Researchers reviewed national sports injury data on girls' high school soccer and basketball programs with athletic trainers, between the fall of 2006 and the spring of 2009, from the Reporting Information Online (RIO™) and compared it to local Sports Injury Surveillance System (SISS) data on a sample of Chicago public high school programs without athletic trainers for the same sports and time period.
Overall injury rates were 1.73 times higher among soccer players and 1.22 times higher among basketball players in schools without athletic trainers. Recurrent injury rates were 5.7 times higher in soccer and 2.97 times higher in basketball in schools without athletic trainers. In contrast, concussion injury rates were 8.05 times higher in soccer and 4.5 times higher in basketball in schools with athletic trainers.

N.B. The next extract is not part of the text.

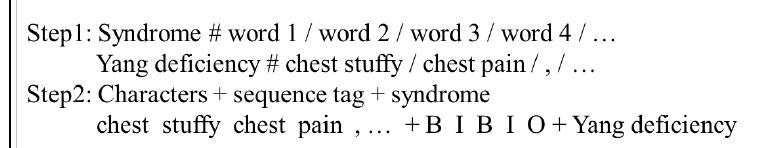
Figure 4. An example of data annotation.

While less than 50 percent of U.S. high schools have athletic trainers, "this data shows the valuable role that they can play in preventing, diagnosing and managing concussions and other injuries," said Cynthia LaBella, MD, FAAP. "Athletic trainers have a skill set that is very valuable, especially now when there is such a focus on concussions and related treatment and care. Concussed athletes are more likely to be identified in schools with athletic trainers and thus more likely to receive proper treatment.
"Athletic trainers facilitate treatment of injuries and monitor recovery so that athletes are not returned to play prematurely. This likely explains the lower rates of recurrent injuries in schools with athletic trainers," said Dr. LaBella.